Sua atuação, por anos invisibilizada, foi fundamental para se pensar o cuidado interdisciplinar em saúde mental. Aproveitou seus conhecimentos como instrumentista, compositora e participante das atividades musicais junto com familiares e amigos, aplicou-as em seu trabalho.

Em 1946, sugeriu a criação de uma sala de música, e foi assim que surgiu o Serviço de Terapia Ocupacional, onde implantou a Musicoterapia, cuja técnica promove a comunicação, criação e melhora do quadro clínico, levando a uma diminuição no uso de medicamentos e tempo de internação.

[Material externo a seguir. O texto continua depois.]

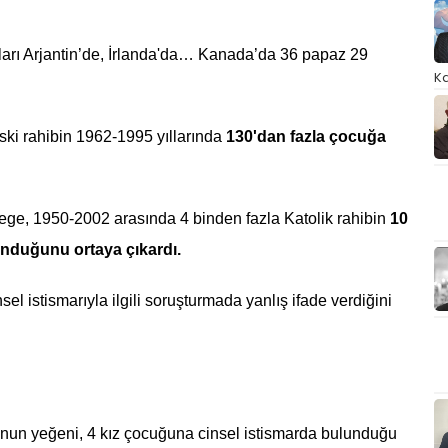
lları Arjantin’de, İrlanda'da… Kanada’da 36 papaz 29
Ka
ki rahibin 1962-1995 yıllarında
130'dan fazla çocuğa
ge, 1950-2002 arasında 4 binden fazla Katolik rahibin
10
unduğunu ortaya çıkardı.
el istismarıyla ilgili soruşturmada yanlış ifade verdiğini
un yeğeni, 4 kız çocuğuna cinsel istismarda bulunduğu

Tudo isso, quase 20 anos antes de Foucault escrever ”A história da Loucura” e da organização do movimento antimanicomial. Quase 60 anos antes da promulgação da Lei 10.216, que redirecionou o modelo de Saúde Mental no Brasil. Essa nova visão, humanizada do cuidado de saúde mental, norteou a Reforma Psiquiatra Brasileira, e a organização do cuidado da Rede de Atenção Psicossocial do SUS, principalmente na atuação dos serviços dos CAPS – Centro de Atenção Psicossocial.

Seu legado e trajetória de vida nos ilumina! Só nos resta reverência e gratidão!

"Abençoada pela luz da poesia

Eu vou cantando para espantar a dor”

 

Maria Elenice Vicentini, enfermeira sanitarista em defesa do SUS - Sistema Único de Saúde, membra do Coletivo Mulheres na Política.